→ **EXERCISE DIRECTIONS**
The answer must be a word-for-word copy of the records below, with every picture left out.

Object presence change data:
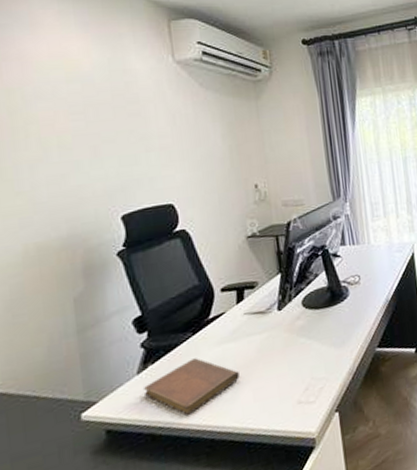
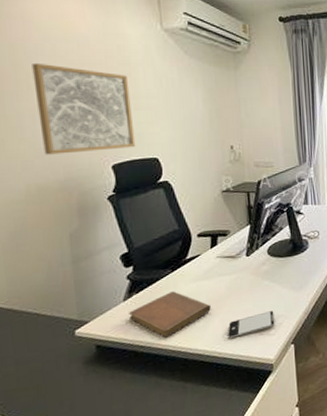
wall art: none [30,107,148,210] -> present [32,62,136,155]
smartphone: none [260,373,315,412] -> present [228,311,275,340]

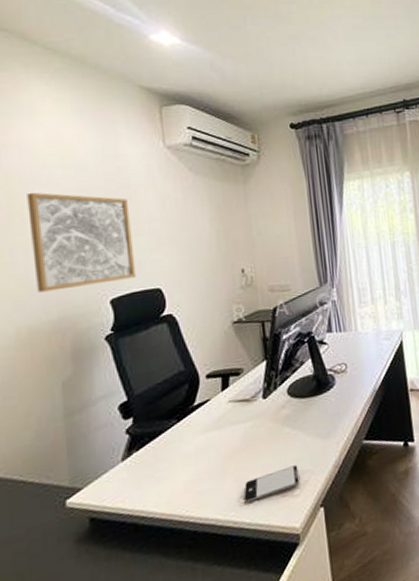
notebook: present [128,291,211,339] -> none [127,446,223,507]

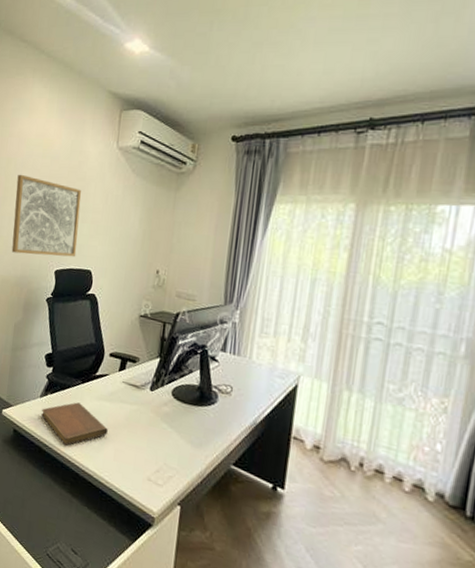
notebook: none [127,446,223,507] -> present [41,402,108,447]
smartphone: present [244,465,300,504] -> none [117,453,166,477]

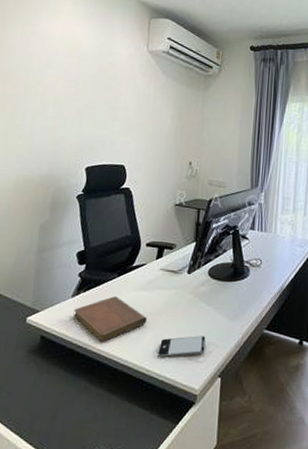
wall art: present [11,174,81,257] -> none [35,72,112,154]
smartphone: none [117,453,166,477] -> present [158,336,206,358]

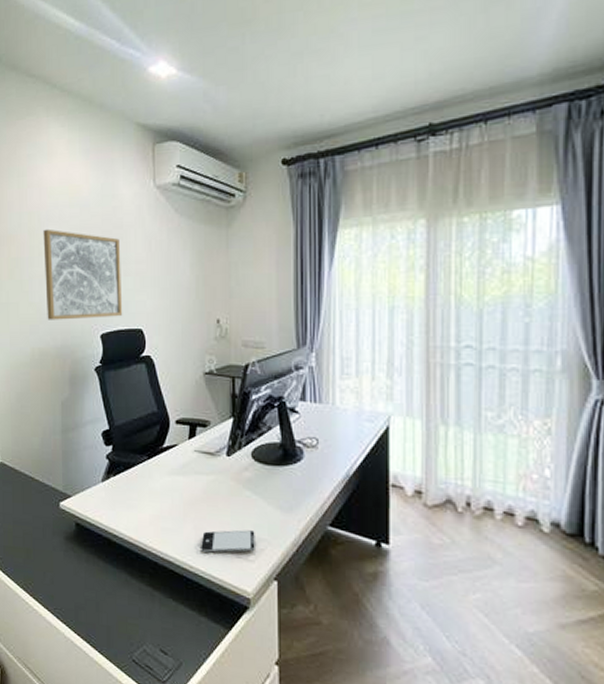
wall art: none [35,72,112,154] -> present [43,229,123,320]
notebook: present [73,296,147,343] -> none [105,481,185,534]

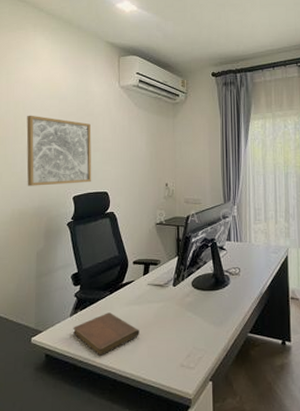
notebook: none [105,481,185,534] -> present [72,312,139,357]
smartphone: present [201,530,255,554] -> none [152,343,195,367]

→ **SOLVED PROBLEM**
wall art: none [30,107,148,210] -> present [32,62,136,155]
smartphone: none [260,373,315,412] -> present [228,311,275,340]

notebook: present [128,291,211,339] -> none [127,446,223,507]

notebook: none [127,446,223,507] -> present [41,402,108,447]
smartphone: present [244,465,300,504] -> none [117,453,166,477]

wall art: present [11,174,81,257] -> none [35,72,112,154]
smartphone: none [117,453,166,477] -> present [158,336,206,358]

wall art: none [35,72,112,154] -> present [43,229,123,320]
notebook: present [73,296,147,343] -> none [105,481,185,534]

notebook: none [105,481,185,534] -> present [72,312,139,357]
smartphone: present [201,530,255,554] -> none [152,343,195,367]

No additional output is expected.